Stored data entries
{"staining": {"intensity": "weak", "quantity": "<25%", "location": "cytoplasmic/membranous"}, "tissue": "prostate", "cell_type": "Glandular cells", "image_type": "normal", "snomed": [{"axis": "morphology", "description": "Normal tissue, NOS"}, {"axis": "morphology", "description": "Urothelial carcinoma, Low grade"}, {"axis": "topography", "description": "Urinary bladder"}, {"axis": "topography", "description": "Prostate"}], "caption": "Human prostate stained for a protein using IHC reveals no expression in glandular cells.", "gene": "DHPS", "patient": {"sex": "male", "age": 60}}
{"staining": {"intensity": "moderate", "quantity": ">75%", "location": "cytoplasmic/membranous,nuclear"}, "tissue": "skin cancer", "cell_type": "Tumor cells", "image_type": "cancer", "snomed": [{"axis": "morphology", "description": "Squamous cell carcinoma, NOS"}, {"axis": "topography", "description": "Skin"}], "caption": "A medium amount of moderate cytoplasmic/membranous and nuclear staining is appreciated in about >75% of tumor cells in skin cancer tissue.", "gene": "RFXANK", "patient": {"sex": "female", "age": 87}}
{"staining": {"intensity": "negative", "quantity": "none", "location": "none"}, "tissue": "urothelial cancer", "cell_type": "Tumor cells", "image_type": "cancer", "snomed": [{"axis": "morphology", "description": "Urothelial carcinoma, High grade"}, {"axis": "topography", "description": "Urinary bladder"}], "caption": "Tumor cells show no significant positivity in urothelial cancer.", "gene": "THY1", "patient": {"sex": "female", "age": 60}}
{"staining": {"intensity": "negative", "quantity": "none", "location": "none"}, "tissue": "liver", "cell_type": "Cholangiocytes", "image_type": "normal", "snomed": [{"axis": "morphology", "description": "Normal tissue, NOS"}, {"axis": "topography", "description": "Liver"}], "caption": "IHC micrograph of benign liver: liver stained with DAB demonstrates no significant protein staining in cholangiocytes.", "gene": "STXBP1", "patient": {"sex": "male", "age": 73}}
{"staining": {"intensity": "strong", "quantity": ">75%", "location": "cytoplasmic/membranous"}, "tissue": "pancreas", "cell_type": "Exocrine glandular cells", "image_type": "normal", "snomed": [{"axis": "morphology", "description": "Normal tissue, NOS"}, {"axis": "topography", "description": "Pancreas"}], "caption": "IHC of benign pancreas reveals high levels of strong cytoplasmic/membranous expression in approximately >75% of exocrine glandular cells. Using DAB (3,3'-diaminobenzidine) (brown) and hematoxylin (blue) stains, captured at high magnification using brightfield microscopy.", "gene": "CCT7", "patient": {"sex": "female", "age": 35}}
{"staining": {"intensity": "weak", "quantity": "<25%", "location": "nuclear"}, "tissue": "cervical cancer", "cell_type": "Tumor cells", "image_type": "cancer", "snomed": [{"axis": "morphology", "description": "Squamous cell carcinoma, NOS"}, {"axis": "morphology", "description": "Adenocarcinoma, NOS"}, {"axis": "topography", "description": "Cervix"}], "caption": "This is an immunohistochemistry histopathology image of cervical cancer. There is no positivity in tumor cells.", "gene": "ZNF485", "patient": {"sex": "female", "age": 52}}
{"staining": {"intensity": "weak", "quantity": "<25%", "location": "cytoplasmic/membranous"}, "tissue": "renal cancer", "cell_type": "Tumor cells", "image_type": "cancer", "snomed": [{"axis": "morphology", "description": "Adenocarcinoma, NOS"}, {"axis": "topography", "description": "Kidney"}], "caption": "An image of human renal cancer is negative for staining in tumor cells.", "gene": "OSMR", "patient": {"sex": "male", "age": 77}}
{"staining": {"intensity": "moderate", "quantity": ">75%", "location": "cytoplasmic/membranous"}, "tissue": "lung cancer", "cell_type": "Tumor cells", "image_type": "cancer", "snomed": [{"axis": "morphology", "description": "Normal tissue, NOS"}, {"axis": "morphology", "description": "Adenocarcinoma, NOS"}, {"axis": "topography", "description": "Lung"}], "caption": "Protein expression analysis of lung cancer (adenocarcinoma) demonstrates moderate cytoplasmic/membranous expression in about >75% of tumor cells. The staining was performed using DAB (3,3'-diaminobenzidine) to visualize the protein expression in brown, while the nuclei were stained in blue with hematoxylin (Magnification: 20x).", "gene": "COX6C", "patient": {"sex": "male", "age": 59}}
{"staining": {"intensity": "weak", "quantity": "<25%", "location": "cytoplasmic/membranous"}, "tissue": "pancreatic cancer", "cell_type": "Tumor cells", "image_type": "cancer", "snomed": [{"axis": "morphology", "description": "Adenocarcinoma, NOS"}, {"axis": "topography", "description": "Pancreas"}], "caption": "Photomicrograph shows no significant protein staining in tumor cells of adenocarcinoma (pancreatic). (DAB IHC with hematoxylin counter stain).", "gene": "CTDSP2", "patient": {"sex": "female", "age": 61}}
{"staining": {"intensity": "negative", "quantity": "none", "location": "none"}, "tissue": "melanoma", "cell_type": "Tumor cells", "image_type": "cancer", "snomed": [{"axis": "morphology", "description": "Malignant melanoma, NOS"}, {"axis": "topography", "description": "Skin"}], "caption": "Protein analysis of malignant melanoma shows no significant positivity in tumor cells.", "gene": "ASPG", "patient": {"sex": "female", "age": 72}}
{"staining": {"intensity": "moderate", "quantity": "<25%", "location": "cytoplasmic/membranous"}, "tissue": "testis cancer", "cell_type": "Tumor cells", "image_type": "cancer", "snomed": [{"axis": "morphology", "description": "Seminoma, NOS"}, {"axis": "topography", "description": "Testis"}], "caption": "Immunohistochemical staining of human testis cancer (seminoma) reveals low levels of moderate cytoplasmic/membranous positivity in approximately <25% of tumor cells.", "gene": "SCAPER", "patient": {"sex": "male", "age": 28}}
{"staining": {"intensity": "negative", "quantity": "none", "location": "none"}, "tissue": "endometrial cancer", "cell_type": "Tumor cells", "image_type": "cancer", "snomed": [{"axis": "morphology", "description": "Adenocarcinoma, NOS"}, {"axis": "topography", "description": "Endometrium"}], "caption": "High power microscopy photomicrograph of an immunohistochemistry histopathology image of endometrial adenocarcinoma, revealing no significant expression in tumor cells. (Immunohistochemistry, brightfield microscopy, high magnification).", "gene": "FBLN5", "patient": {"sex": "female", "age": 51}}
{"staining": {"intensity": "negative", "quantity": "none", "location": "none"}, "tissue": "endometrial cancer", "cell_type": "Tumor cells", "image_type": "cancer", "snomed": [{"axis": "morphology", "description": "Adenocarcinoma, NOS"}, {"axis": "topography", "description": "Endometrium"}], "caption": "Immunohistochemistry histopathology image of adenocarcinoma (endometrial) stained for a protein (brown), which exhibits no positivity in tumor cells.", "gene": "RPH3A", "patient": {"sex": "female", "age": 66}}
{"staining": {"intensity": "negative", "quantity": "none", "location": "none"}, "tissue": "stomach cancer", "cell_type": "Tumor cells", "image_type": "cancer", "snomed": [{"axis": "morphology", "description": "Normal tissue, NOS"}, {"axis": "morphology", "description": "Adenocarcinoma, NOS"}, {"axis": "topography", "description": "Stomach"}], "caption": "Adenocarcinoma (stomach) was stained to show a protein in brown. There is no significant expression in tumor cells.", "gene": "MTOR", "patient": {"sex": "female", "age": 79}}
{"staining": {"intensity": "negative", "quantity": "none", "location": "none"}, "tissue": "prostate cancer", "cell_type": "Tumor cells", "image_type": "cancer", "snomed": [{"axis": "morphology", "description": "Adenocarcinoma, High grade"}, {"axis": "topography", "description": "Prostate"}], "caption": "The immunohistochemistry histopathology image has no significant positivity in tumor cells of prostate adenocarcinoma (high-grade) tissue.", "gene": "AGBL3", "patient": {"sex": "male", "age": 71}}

Work item
Go through the records and set every one down exactly.

Final answer
{"staining": {"intensity": "weak", "quantity": "<25%", "location": "cytoplasmic/membranous"}, "tissue": "prostate", "cell_type": "Glandular cells", "image_type": "normal", "snomed": [{"axis": "morphology", "description": "Normal tissue, NOS"}, {"axis": "morphology", "description": "Urothelial carcinoma, Low grade"}, {"axis": "topography", "description": "Urinary bladder"}, {"axis": "topography", "description": "Prostate"}], "caption": "Human prostate stained for a protein using IHC reveals no expression in glandular cells.", "gene": "DHPS", "patient": {"sex": "male", "age": 60}}
{"staining": {"intensity": "moderate", "quantity": ">75%", "location": "cytoplasmic/membranous,nuclear"}, "tissue": "skin cancer", "cell_type": "Tumor cells", "image_type": "cancer", "snomed": [{"axis": "morphology", "description": "Squamous cell carcinoma, NOS"}, {"axis": "topography", "description": "Skin"}], "caption": "A medium amount of moderate cytoplasmic/membranous and nuclear staining is appreciated in about >75% of tumor cells in skin cancer tissue.", "gene": "RFXANK", "patient": {"sex": "female", "age": 87}}
{"staining": {"intensity": "negative", "quantity": "none", "location": "none"}, "tissue": "urothelial cancer", "cell_type": "Tumor cells", "image_type": "cancer", "snomed": [{"axis": "morphology", "description": "Urothelial carcinoma, High grade"}, {"axis": "topography", "description": "Urinary bladder"}], "caption": "Tumor cells show no significant positivity in urothelial cancer.", "gene": "THY1", "patient": {"sex": "female", "age": 60}}
{"staining": {"intensity": "negative", "quantity": "none", "location": "none"}, "tissue": "liver", "cell_type": "Cholangiocytes", "image_type": "normal", "snomed": [{"axis": "morphology", "description": "Normal tissue, NOS"}, {"axis": "topography", "description": "Liver"}], "caption": "IHC micrograph of benign liver: liver stained with DAB demonstrates no significant protein staining in cholangiocytes.", "gene": "STXBP1", "patient": {"sex": "male", "age": 73}}
{"staining": {"intensity": "strong", "quantity": ">75%", "location": "cytoplasmic/membranous"}, "tissue": "pancreas", "cell_type": "Exocrine glandular cells", "image_type": "normal", "snomed": [{"axis": "morphology", "description": "Normal tissue, NOS"}, {"axis": "topography", "description": "Pancreas"}], "caption": "IHC of benign pancreas reveals high levels of strong cytoplasmic/membranous expression in approximately >75% of exocrine glandular cells. Using DAB (3,3'-diaminobenzidine) (brown) and hematoxylin (blue) stains, captured at high magnification using brightfield microscopy.", "gene": "CCT7", "patient": {"sex": "female", "age": 35}}
{"staining": {"intensity": "weak", "quantity": "<25%", "location": "nuclear"}, "tissue": "cervical cancer", "cell_type": "Tumor cells", "image_type": "cancer", "snomed": [{"axis": "morphology", "description": "Squamous cell carcinoma, NOS"}, {"axis": "morphology", "description": "Adenocarcinoma, NOS"}, {"axis": "topography", "description": "Cervix"}], "caption": "This is an immunohistochemistry histopathology image of cervical cancer. There is no positivity in tumor cells.", "gene": "ZNF485", "patient": {"sex": "female", "age": 52}}
{"staining": {"intensity": "weak", "quantity": "<25%", "location": "cytoplasmic/membranous"}, "tissue": "renal cancer", "cell_type": "Tumor cells", "image_type": "cancer", "snomed": [{"axis": "morphology", "description": "Adenocarcinoma, NOS"}, {"axis": "topography", "description": "Kidney"}], "caption": "An image of human renal cancer is negative for staining in tumor cells.", "gene": "OSMR", "patient": {"sex": "male", "age": 77}}
{"staining": {"intensity": "moderate", "quantity": ">75%", "location": "cytoplasmic/membranous"}, "tissue": "lung cancer", "cell_type": "Tumor cells", "image_type": "cancer", "snomed": [{"axis": "morphology", "description": "Normal tissue, NOS"}, {"axis": "morphology", "description": "Adenocarcinoma, NOS"}, {"axis": "topography", "description": "Lung"}], "caption": "Protein expression analysis of lung cancer (adenocarcinoma) demonstrates moderate cytoplasmic/membranous expression in about >75% of tumor cells. The staining was performed using DAB (3,3'-diaminobenzidine) to visualize the protein expression in brown, while the nuclei were stained in blue with hematoxylin (Magnification: 20x).", "gene": "COX6C", "patient": {"sex": "male", "age": 59}}
{"staining": {"intensity": "weak", "quantity": "<25%", "location": "cytoplasmic/membranous"}, "tissue": "pancreatic cancer", "cell_type": "Tumor cells", "image_type": "cancer", "snomed": [{"axis": "morphology", "description": "Adenocarcinoma, NOS"}, {"axis": "topography", "description": "Pancreas"}], "caption": "Photomicrograph shows no significant protein staining in tumor cells of adenocarcinoma (pancreatic). (DAB IHC with hematoxylin counter stain).", "gene": "CTDSP2", "patient": {"sex": "female", "age": 61}}
{"staining": {"intensity": "negative", "quantity": "none", "location": "none"}, "tissue": "melanoma", "cell_type": "Tumor cells", "image_type": "cancer", "snomed": [{"axis": "morphology", "description": "Malignant melanoma, NOS"}, {"axis": "topography", "description": "Skin"}], "caption": "Protein analysis of malignant melanoma shows no significant positivity in tumor cells.", "gene": "ASPG", "patient": {"sex": "female", "age": 72}}
{"staining": {"intensity": "moderate", "quantity": "<25%", "location": "cytoplasmic/membranous"}, "tissue": "testis cancer", "cell_type": "Tumor cells", "image_type": "cancer", "snomed": [{"axis": "morphology", "description": "Seminoma, NOS"}, {"axis": "topography", "description": "Testis"}], "caption": "Immunohistochemical staining of human testis cancer (seminoma) reveals low levels of moderate cytoplasmic/membranous positivity in approximately <25% of tumor cells.", "gene": "SCAPER", "patient": {"sex": "male", "age": 28}}
{"staining": {"intensity": "negative", "quantity": "none", "location": "none"}, "tissue": "endometrial cancer", "cell_type": "Tumor cells", "image_type": "cancer", "snomed": [{"axis": "morphology", "description": "Adenocarcinoma, NOS"}, {"axis": "topography", "description": "Endometrium"}], "caption": "High power microscopy photomicrograph of an immunohistochemistry histopathology image of endometrial adenocarcinoma, revealing no significant expression in tumor cells. (Immunohistochemistry, brightfield microscopy, high magnification).", "gene": "FBLN5", "patient": {"sex": "female", "age": 51}}
{"staining": {"intensity": "negative", "quantity": "none", "location": "none"}, "tissue": "endometrial cancer", "cell_type": "Tumor cells", "image_type": "cancer", "snomed": [{"axis": "morphology", "description": "Adenocarcinoma, NOS"}, {"axis": "topography", "description": "Endometrium"}], "caption": "Immunohistochemistry histopathology image of adenocarcinoma (endometrial) stained for a protein (brown), which exhibits no positivity in tumor cells.", "gene": "RPH3A", "patient": {"sex": "female", "age": 66}}
{"staining": {"intensity": "negative", "quantity": "none", "location": "none"}, "tissue": "stomach cancer", "cell_type": "Tumor cells", "image_type": "cancer", "snomed": [{"axis": "morphology", "description": "Normal tissue, NOS"}, {"axis": "morphology", "description": "Adenocarcinoma, NOS"}, {"axis": "topography", "description": "Stomach"}], "caption": "Adenocarcinoma (stomach) was stained to show a protein in brown. There is no significant expression in tumor cells.", "gene": "MTOR", "patient": {"sex": "female", "age": 79}}
{"staining": {"intensity": "negative", "quantity": "none", "location": "none"}, "tissue": "prostate cancer", "cell_type": "Tumor cells", "image_type": "cancer", "snomed": [{"axis": "morphology", "description": "Adenocarcinoma, High grade"}, {"axis": "topography", "description": "Prostate"}], "caption": "The immunohistochemistry histopathology image has no significant positivity in tumor cells of prostate adenocarcinoma (high-grade) tissue.", "gene": "AGBL3", "patient": {"sex": "male", "age": 71}}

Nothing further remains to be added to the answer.